• EXERCISE GOAL:
Work out how many lines in the listing below include the word "Eltern"; answer with the number alone.

** STORED DATA follows **

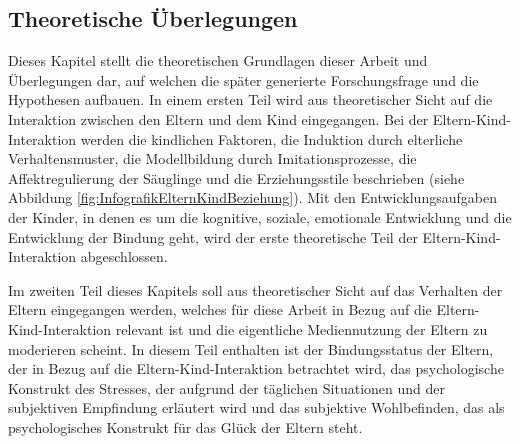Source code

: \subsection{Theoretische Überlegungen}\label{sec:TheretischeÜberlegungen}
Dieses Kapitel stellt die theoretischen Grundlagen dieser Arbeit und Überlegungen dar, auf welchen die später generierte Forschungsfrage und die Hypothesen aufbauen. 
In einem ersten Teil wird aus theoretischer Sicht auf die Interaktion zwischen den Eltern und dem Kind eingegangen. Bei der Eltern-Kind-Interaktion werden die kindlichen Faktoren, die Induktion durch elterliche Verhaltensmuster, die Modellbildung durch Imitationsprozesse, die Affektregulierung der Säuglinge und die Erziehungsstile beschrieben (siehe Abbildung \ref{fig:InfografikElternKindBeziehung}). Mit den Entwicklungsaufgaben der Kinder, in denen es um die kognitive, soziale, emotionale Entwicklung und die Entwicklung der Bindung geht, wird der erste theoretische Teil der Eltern-Kind-Interaktion abgeschlossen.

Im zweiten Teil dieses Kapitels soll aus theoretischer Sicht auf das Verhalten der Eltern eingegangen werden, welches für diese Arbeit in Bezug auf die Eltern-Kind-Interaktion relevant ist und die eigentliche Mediennutzung der Eltern zu moderieren scheint. In diesem Teil enthalten ist der Bindungsstatus der Eltern, der in Bezug auf die Eltern-Kind-Interaktion betrachtet wird, das psychologische Konstrukt des Stresses, der aufgrund der täglichen Situationen und der subjektiven Empfindung erläutert wird und das subjektive Wohlbefinden, das als psychologisches Konstrukt für das Glück der Eltern steht.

** End of STORED DATA **

• RESULT OF THE TASK:
2